Instructions for the task ▸ Your task is to find every line in the records that holds the string "rounded" and copy it.

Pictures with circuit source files
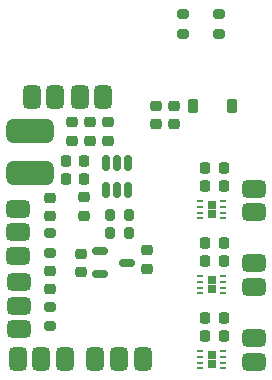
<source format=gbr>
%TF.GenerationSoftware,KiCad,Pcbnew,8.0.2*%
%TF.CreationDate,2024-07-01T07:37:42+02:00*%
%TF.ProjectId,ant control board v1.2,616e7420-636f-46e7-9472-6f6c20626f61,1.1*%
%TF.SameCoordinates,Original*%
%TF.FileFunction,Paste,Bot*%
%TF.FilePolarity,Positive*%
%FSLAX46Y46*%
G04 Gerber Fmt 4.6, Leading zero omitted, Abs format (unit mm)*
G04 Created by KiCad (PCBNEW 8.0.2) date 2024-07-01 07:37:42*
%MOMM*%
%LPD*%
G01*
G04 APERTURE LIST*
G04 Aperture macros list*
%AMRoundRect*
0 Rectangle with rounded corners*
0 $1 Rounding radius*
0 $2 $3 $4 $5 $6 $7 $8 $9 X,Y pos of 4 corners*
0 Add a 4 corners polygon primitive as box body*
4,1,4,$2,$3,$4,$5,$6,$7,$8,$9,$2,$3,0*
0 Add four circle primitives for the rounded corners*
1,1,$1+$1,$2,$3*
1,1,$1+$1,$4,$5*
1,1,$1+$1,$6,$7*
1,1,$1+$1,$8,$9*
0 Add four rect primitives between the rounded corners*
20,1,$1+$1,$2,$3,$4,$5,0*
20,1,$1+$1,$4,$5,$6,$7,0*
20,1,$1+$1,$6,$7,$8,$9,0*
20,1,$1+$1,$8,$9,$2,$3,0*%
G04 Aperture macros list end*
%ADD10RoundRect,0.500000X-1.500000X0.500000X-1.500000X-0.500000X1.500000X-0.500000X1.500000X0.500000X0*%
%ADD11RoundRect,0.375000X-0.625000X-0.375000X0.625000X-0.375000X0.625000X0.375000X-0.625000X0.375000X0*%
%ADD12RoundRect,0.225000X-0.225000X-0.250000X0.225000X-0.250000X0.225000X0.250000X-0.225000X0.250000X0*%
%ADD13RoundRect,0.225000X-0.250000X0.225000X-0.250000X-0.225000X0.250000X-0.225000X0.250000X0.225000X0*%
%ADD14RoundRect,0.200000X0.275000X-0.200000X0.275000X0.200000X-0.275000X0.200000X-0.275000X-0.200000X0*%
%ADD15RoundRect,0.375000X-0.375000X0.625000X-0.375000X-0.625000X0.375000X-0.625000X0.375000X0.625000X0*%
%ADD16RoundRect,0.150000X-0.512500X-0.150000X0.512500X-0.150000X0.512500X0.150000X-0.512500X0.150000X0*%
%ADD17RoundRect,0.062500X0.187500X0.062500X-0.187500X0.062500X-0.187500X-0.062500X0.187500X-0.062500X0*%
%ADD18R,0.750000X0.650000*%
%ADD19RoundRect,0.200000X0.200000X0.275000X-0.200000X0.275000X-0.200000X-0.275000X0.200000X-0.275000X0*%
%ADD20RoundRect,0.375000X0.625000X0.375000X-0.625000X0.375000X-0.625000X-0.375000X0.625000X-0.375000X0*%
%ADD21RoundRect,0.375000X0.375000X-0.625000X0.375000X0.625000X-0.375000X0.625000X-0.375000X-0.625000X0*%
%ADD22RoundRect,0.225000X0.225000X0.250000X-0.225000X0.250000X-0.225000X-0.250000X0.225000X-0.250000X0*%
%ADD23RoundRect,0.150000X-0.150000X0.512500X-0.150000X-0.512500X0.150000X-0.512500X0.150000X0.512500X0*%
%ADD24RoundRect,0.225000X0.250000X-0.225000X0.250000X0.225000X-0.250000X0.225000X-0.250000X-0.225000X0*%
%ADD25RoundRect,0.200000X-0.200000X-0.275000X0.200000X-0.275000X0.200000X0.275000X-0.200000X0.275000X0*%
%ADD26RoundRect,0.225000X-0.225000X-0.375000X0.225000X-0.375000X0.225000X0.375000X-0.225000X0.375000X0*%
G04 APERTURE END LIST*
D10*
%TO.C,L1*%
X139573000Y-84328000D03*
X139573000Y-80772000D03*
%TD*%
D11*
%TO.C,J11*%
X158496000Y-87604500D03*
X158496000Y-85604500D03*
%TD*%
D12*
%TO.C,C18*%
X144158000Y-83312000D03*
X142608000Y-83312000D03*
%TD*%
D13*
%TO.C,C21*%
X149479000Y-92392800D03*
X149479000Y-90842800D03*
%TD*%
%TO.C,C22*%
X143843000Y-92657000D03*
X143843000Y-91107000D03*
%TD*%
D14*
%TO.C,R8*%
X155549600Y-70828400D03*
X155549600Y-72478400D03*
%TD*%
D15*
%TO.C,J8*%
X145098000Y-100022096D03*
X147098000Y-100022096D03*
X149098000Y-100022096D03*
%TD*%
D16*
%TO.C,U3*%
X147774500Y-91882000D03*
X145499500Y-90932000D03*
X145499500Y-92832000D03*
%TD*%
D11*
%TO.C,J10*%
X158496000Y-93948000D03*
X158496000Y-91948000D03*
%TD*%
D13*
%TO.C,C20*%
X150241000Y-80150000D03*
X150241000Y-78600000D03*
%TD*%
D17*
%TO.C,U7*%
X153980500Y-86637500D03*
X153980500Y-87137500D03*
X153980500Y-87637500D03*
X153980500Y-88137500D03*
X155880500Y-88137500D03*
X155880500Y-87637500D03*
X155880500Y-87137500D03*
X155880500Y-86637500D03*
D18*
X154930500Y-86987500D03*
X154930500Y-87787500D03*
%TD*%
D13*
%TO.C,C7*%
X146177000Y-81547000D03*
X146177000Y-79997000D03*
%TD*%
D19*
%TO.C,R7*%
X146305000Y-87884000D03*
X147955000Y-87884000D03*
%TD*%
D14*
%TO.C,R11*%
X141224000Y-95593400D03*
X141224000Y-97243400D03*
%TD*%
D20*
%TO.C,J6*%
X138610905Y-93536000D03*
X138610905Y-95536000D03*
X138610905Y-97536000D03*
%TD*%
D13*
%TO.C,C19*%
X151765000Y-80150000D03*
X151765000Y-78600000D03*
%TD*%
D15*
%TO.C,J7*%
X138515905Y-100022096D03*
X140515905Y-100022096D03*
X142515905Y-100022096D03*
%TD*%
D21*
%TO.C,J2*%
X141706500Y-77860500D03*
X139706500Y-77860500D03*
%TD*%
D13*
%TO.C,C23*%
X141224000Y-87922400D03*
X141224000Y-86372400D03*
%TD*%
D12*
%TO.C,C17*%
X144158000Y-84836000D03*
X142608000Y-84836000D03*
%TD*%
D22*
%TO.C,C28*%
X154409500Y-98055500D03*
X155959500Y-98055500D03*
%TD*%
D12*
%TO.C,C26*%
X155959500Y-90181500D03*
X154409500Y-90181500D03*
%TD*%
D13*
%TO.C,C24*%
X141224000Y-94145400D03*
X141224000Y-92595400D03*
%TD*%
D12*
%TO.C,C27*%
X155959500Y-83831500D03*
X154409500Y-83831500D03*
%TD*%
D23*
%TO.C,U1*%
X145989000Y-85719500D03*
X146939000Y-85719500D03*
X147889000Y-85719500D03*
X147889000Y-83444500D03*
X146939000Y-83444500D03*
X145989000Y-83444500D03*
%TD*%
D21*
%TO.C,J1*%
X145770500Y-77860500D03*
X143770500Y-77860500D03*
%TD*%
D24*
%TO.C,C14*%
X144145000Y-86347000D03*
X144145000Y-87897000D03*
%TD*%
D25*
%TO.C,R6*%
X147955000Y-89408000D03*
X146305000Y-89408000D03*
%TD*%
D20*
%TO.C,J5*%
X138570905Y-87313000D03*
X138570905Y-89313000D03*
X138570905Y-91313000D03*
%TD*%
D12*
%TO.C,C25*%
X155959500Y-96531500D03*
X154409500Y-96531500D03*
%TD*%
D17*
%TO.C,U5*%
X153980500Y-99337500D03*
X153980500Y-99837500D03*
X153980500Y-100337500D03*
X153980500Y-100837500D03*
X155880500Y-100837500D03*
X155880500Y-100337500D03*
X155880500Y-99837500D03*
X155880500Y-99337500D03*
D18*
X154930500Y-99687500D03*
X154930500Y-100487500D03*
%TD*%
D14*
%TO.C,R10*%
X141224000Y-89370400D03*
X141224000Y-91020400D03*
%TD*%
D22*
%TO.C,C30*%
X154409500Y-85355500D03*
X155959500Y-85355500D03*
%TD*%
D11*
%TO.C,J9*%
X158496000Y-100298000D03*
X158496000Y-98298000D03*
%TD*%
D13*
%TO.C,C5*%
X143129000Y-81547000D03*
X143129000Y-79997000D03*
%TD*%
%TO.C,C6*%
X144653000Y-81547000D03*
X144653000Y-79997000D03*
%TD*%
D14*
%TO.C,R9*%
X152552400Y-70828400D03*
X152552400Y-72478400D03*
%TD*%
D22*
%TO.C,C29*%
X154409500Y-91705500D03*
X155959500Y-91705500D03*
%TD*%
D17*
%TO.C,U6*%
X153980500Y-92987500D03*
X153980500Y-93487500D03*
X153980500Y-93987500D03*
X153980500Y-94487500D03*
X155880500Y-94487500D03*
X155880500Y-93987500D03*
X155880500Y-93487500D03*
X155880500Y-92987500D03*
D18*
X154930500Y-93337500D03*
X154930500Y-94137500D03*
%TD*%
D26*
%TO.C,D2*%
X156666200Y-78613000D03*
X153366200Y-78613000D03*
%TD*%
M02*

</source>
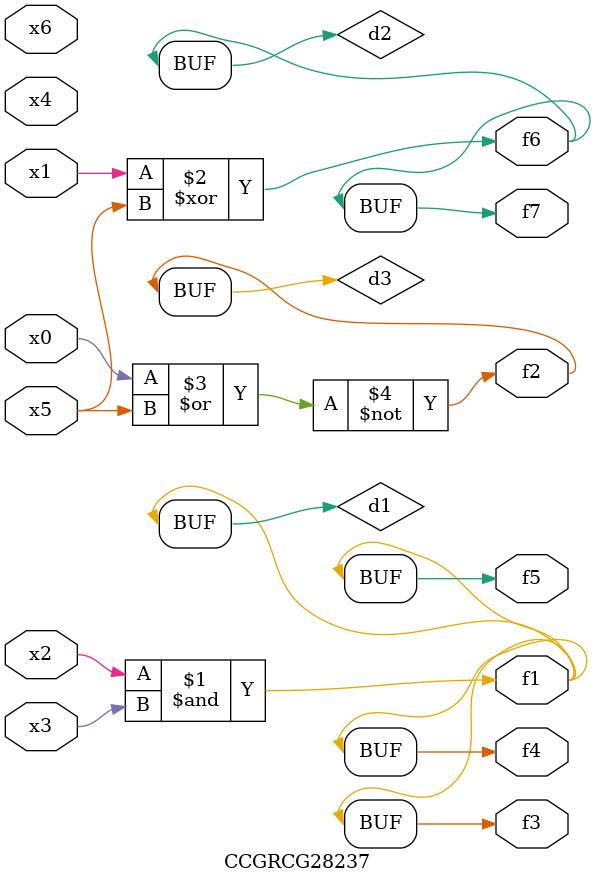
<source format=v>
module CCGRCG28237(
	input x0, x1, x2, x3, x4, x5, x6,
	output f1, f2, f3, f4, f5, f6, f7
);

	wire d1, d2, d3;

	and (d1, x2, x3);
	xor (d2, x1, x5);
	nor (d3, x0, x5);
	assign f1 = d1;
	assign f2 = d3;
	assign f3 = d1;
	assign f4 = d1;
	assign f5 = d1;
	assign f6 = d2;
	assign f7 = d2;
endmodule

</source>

Solution below ▸
0 Rectangle with rounded corners*
0 Add four circle primitives for the rounded corners*
0 Add four rect primitives between the rounded corners*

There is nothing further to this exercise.